In a subgroup analysis of severe ICH patients, the incidence and characteristics of DVT and PE at 1 week of hospitalization were similar to the whole NICU group. The NCS VTE prophylaxis guidelines recommend use of IPC and/or graduated elastic compression stockings for severe ICH patients severe ICH.[7] They also suggest “using prophylactic doses of subcutaneous unfractionated heparin or LMWH to prevent VTE in patients with stable hematomas and no ongoing coagulopathy, starting within 48 hours after hospital admission.”[7] However, this recommendation is only supported by a small number of low-quality studies.[16-19] The safety of anticoagulant in ICH patients as well as its most suitable time, drug, and dose has always been controversial.[20] Thus, compliance with VTE prevention in the real world is insufficient. Authors of a study investigating nationwide trends of DVT prophylaxis after ICH in the United States reported that fewer than 20% of patients received anticoagulation, and the time of initiation was less than 48 hours in fewer than 50%.[21] In our study, LMWH was used for VTE patients with stable hematomas and no active bleeding. Neither extension of hematomas nor increased mortality was observed.

Both paralysis and pulmonary infection are independent risk factors for DVT and PE in NICU patients. Paralysis is commonly seen in patients with neurological diseases, while pulmonary infection is a ubiquitous complication of ICU patients. It has been suggested that ventilator-associated pneumonia occurs in as many as 30% of ICU patients requiring mechanical ventilation.[22] d-Dimer is an important exclusion indicator for VTE.[23] However, an elevated d-dimer level was detected in more than 90% of NICU patients in this study, indicating a relatively low specificity. It should be noted that the Caprini scoring system did not have a predictive value for VTE in the NICU patients. According to the Caprini score, more than 95% of patients were at higher/highest risk of VTE, thus revealing a weak distinguishing ability. The Caprini risk assessment model was established and validated with general surgery patients, with no critically ill patients included.[24,25] Therefore, an appropriate VTE risk assessment tool is needed for neurocritical care patients.

Our study has several limitations. First, it is a single-centered observational study with a limited sample size. Second, selection bias exists due to the disease spectrum of patients in our NICU. Traumatic brain injury patients are not routinely admitted to our neurology ICU. Third, some unstable and critically ill patients were not included, as per the exclusion criteria. Thus, the true incidence of PE may be underevaluated. Fourth, due to the complicated disease condition and contraindications as well as differing opinions of the attending neurologists, the strategy for chemical DVT prophylaxis was highly individualized. Finally, for patients who were unable to undergo CTPA, other diagnostic methods for PE, such as ventilation-perfusion scan and transesophageal echocardiography, were not carried out.

Conclusions

Our study is the first to include incidences of DVT and PE in a single-center NICU. Even with preventative measures, VTE incidence in these NICU is very high. Most VTEs are asymptomatic, which could lead to a missed diagnosis. Researchers should pay attention to VTE events in critically ill neurological patients.

> _SUPPLIED INFORMATION_:
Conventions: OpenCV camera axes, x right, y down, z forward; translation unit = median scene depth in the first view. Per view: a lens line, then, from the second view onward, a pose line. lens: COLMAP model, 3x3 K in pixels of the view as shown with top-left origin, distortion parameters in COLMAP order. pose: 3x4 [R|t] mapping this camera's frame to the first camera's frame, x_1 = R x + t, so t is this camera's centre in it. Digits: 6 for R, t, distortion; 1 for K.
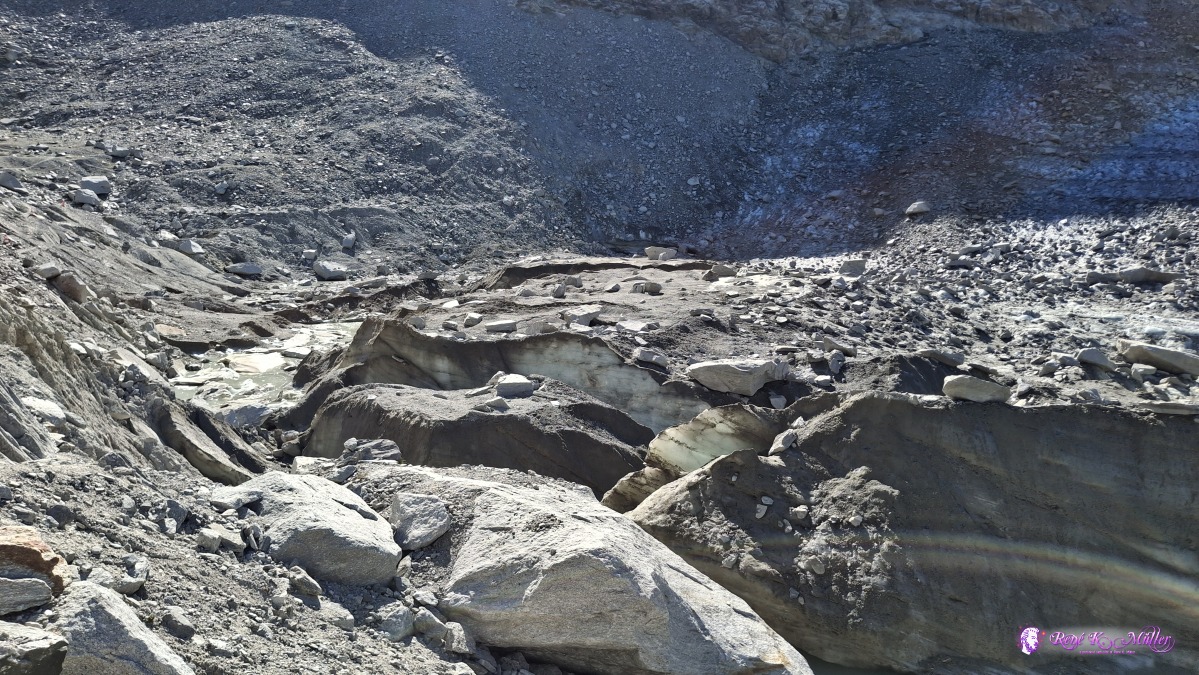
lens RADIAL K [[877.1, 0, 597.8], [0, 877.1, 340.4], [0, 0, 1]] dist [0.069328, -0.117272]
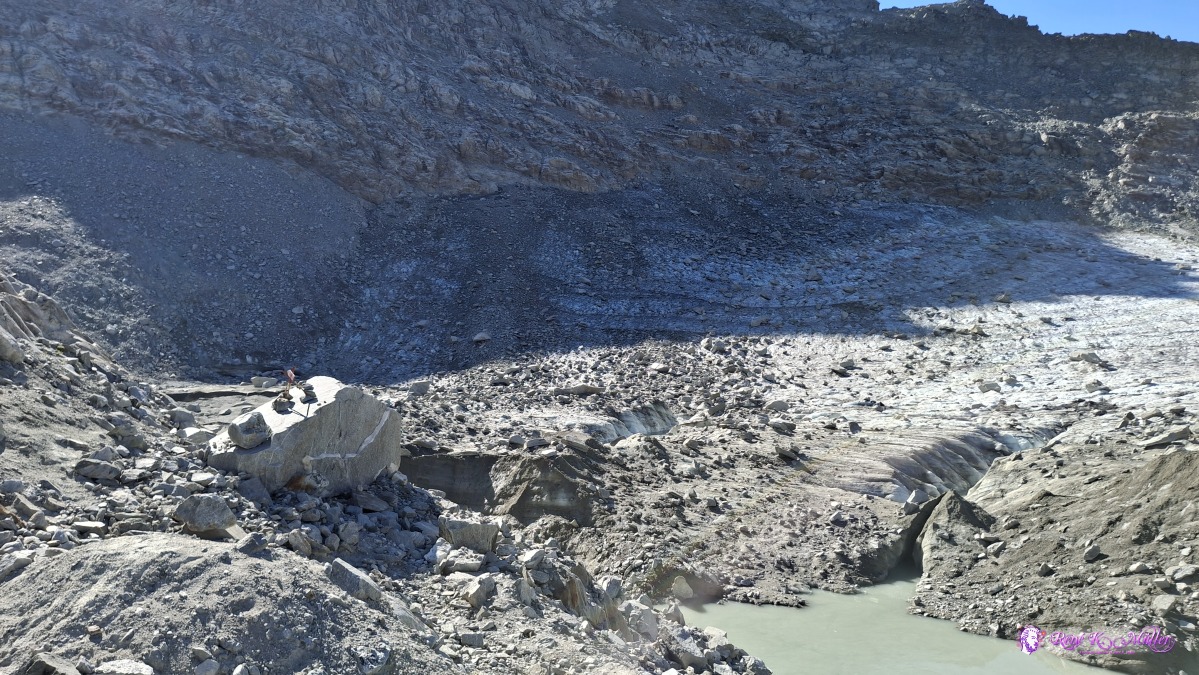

> _EXERCISE DETAILS_: Repeat, word for word, the portion of the text on venous thromboembolism in neurocritical care patients that opens with the words "Conclusions" and closes with "ill neurological patients.".

> _TASK RESPONSE_:
Conclusions

Our study is the first to include incidences of DVT and PE in a single-center NICU. Even with preventative measures, VTE incidence in these NICU is very high. Most VTEs are asymptomatic, which could lead to a missed diagnosis. Researchers should pay attention to VTE events in critically ill neurological patients.